▶ PASSAGE TO READ:
■ ■ ■
In the following blog post we will introduce three different Big Data algorithms. More specifically, we will learn about probabilistic data structures that allow us to estimate cardinalities and frequencies of elements that originate from a massive stream of data. This blog post is heavily inspired by a the well written article on probabilistic data structures for web analytics and data mining. I will not cover the mathematics behind those data structures, the beforementioned blog post does that much better. And if not, then you should probably consult the original papers.

What is Big Data anyways?

Everybody talks nowadays about Big Data, but what does it mean? For example, if we want to count the number of distinct IP Addresses that a very large web site encounters on each day, we need new approaches. Consider the following straightforward algorithm:

unique_ip_addresses = set()
for ip in stream_of_ip_addresses:
    unique_ip_addresses.add(ip)
    if end_of_day(time):
        print('We got {} distinct ip addresses'.format(len(unique_ip_addresses)))
        unique_ip_addresses = set()

This way of counting distinct elements works fine for millions of visitors. But what happens if a website is visited 10 Billion times a day? Then we would need to maintain a set with space 10^10 * 4 Bytes = 40GB of RAM. Most normal computers simply don't have this huge amount of RAM. Additionally, the add operation on the set becomes slower and slower, because we need to search through the whole array to check whether we already added the element previously. In this blog post we need to simulate such a massive stream of ip addresses. We abstract from real elements and use simply integers. My stream implementation is very easy:

import random

class Stream:
    """
    Produces random elements and simulates a stream.
    """
    def __init__(self, n, rand_range):
        """
        n : Number of elements to produce.
        rand_range : Produced elements are in this random range.
        """
        self.n = n
        self.range = rand_range

    def produce(self):
        for i in range(self.n):
            yield random.randrange(*self.range)

    def __iter__(self):
        return self.produce()
■ ■ ■
(Collection entries)
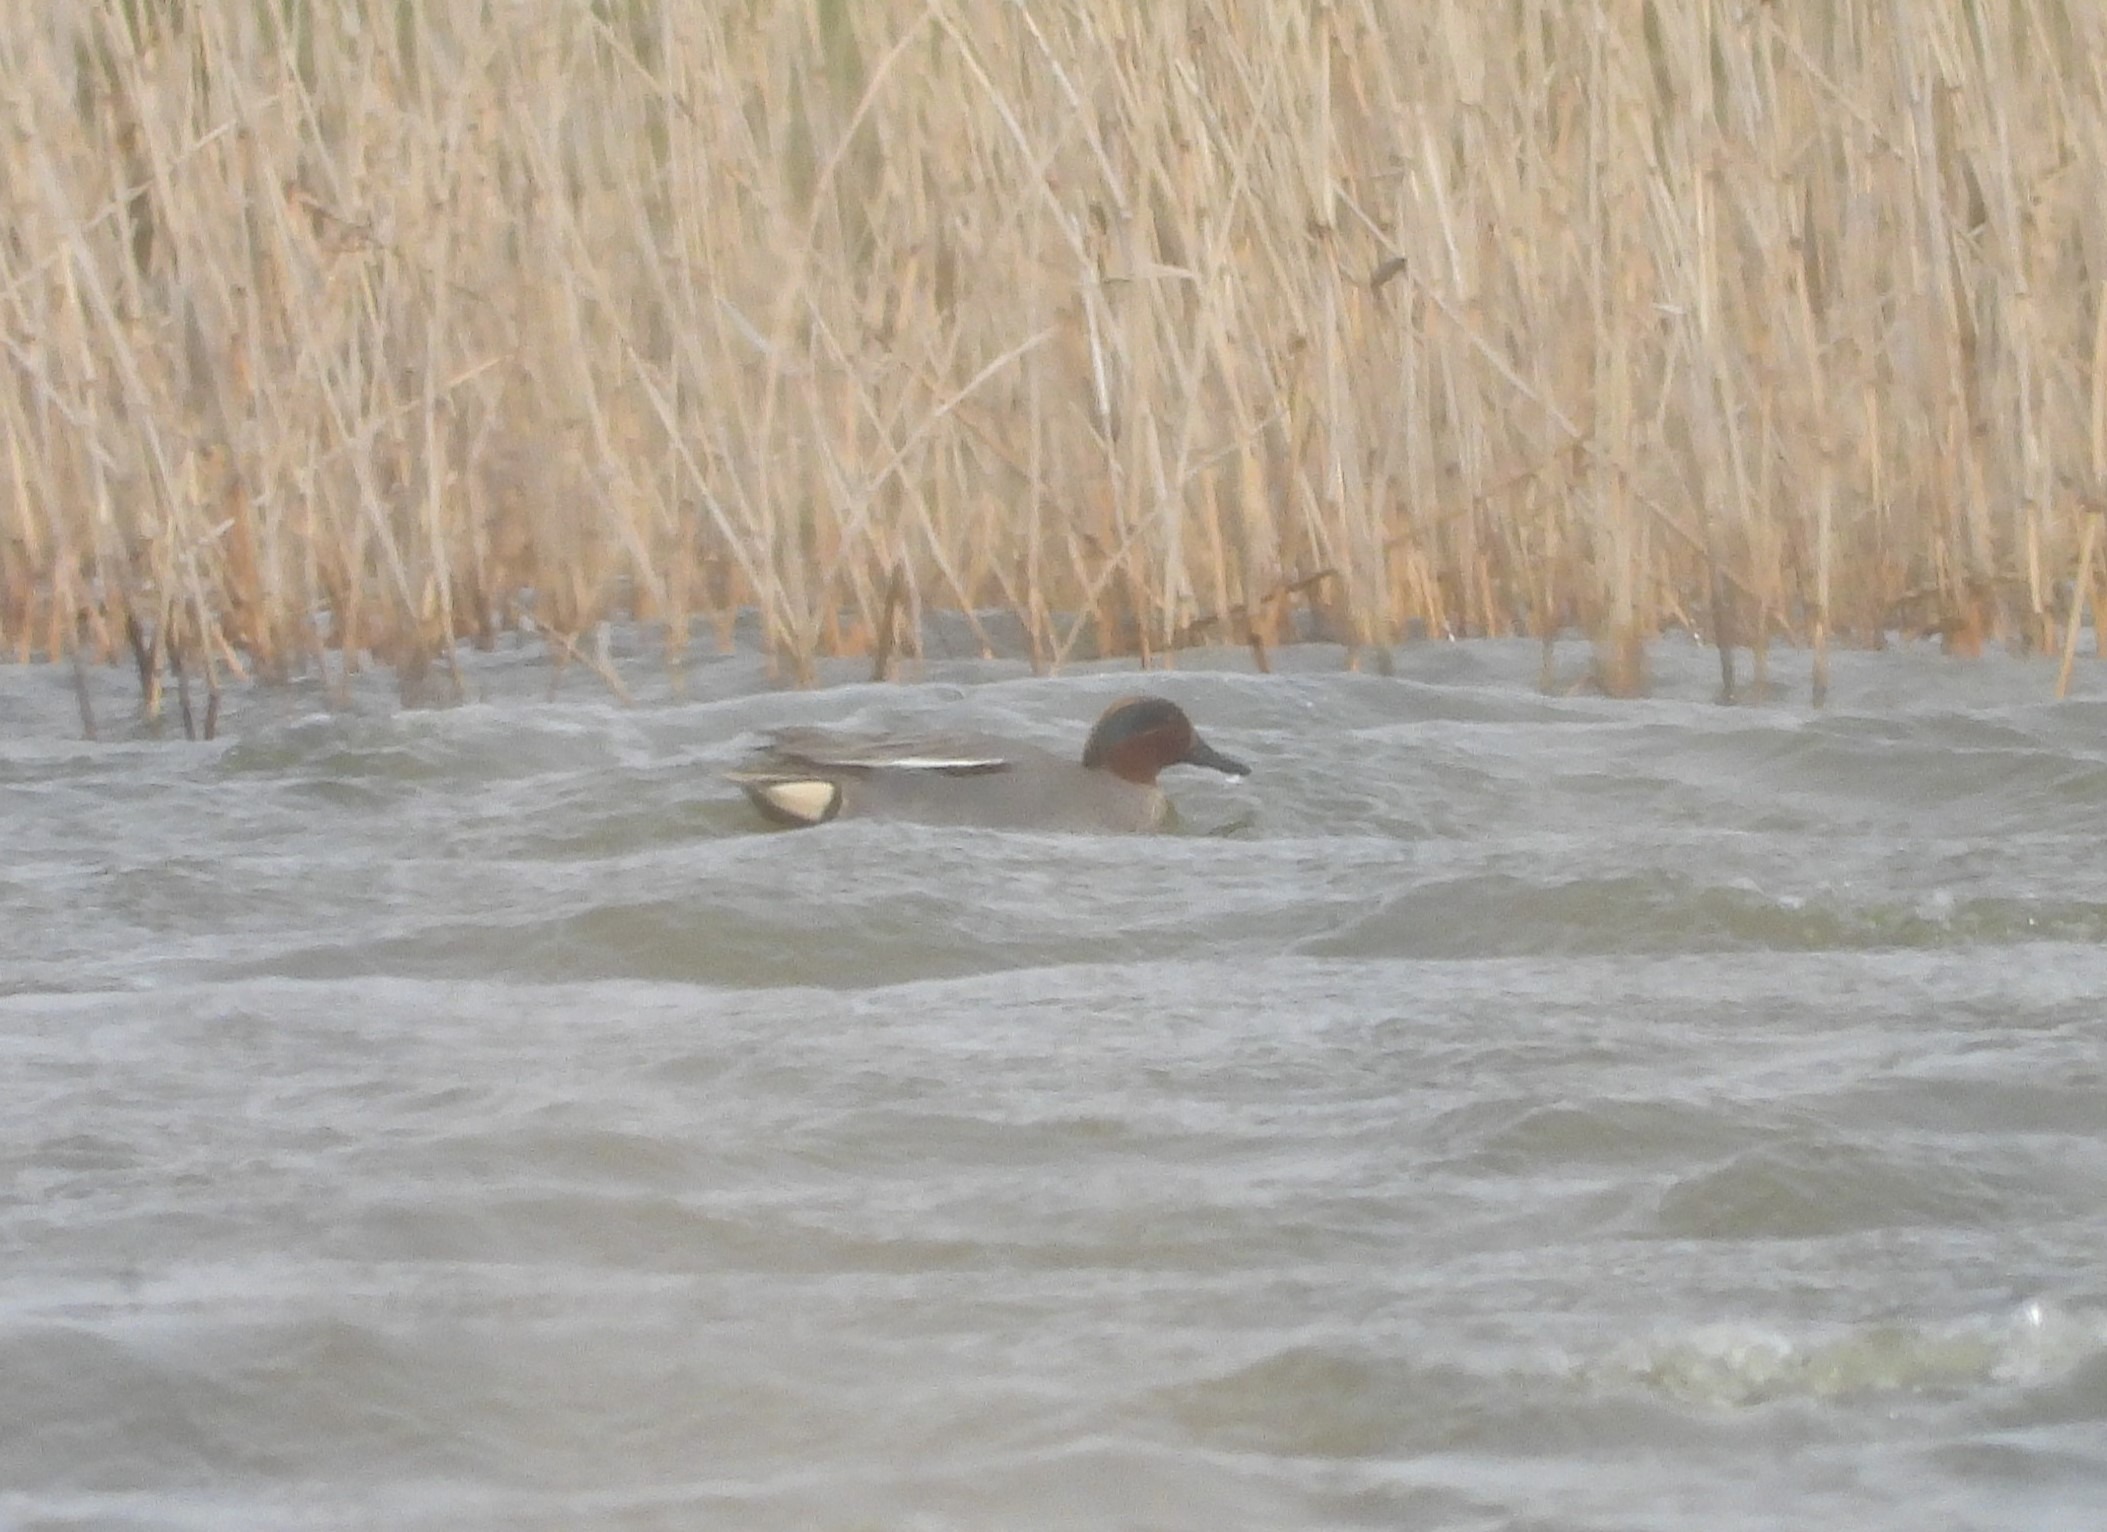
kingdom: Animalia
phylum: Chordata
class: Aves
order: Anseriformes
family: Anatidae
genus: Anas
■ ■ ■
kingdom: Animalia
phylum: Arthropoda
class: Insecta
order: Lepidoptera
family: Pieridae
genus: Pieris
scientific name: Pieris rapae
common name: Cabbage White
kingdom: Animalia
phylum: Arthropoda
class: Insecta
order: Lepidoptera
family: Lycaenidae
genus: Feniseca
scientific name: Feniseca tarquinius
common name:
■ ■ ■
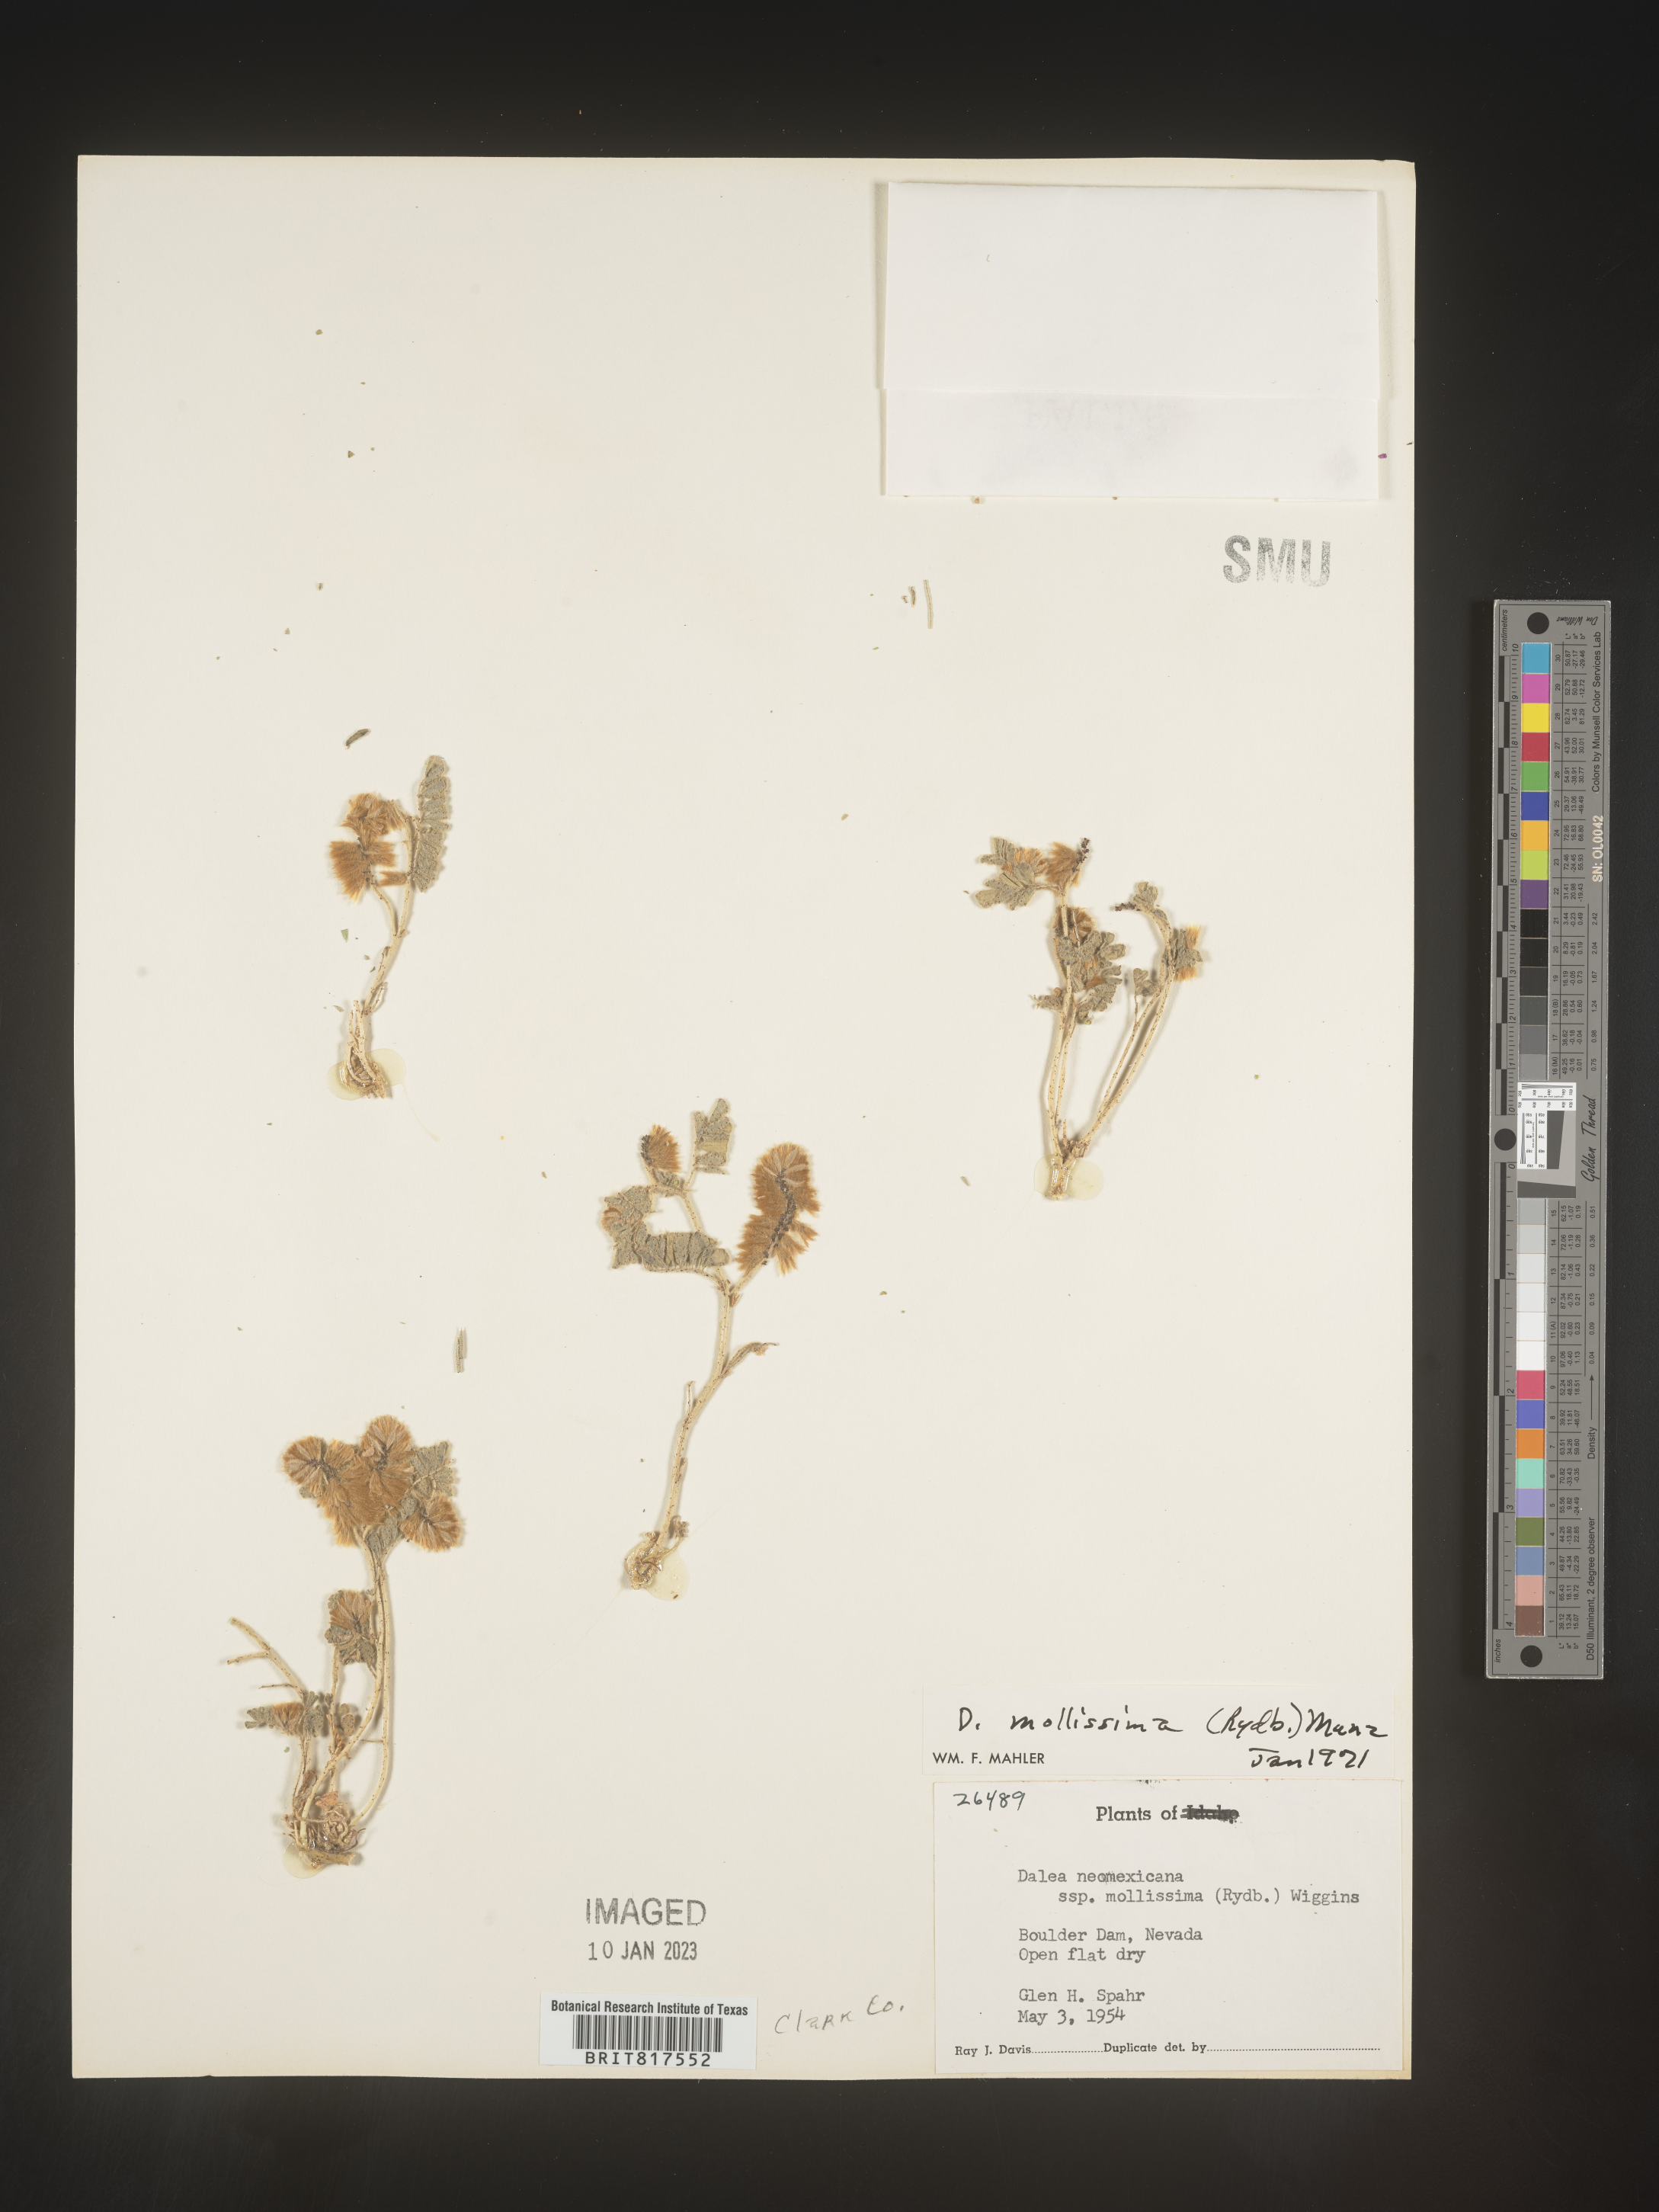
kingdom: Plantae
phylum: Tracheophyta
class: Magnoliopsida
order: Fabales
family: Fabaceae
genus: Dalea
■ ■ ■
▶ TASKS FOR THIS EXERCISE:
• A. Rewrite the blog post from "In the following" up to and including "Big Data anyways?", replacing "Big Data" with "large-scale data".
• B. Please print the entries from the line with "genus: Pieris" up to and including the line with "scientific name: Feniseca tarquinius", word for word.
The blog post and the entries come from unrelated sources.

▶ THE RESULTS:
• A.
In the following blog post we will introduce three different large-scale data algorithms. More specifically, we will learn about probabilistic data structures that allow us to estimate cardinalities and frequencies of elements that originate from a massive stream of data. This blog post is heavily inspired by a the well written article on probabilistic data structures for web analytics and data mining. I will not cover the mathematics behind those data structures, the beforementioned blog post does that much better. And if not, then you should probably consult the original papers.

What is large-scale data anyways?

• B.
genus: Pieris
scientific name: Pieris rapae
common name: Cabbage White
kingdom: Animalia
phylum: Arthropoda
class: Insecta
order: Lepidoptera
family: Lycaenidae
genus: Feniseca
scientific name: Feniseca tarquinius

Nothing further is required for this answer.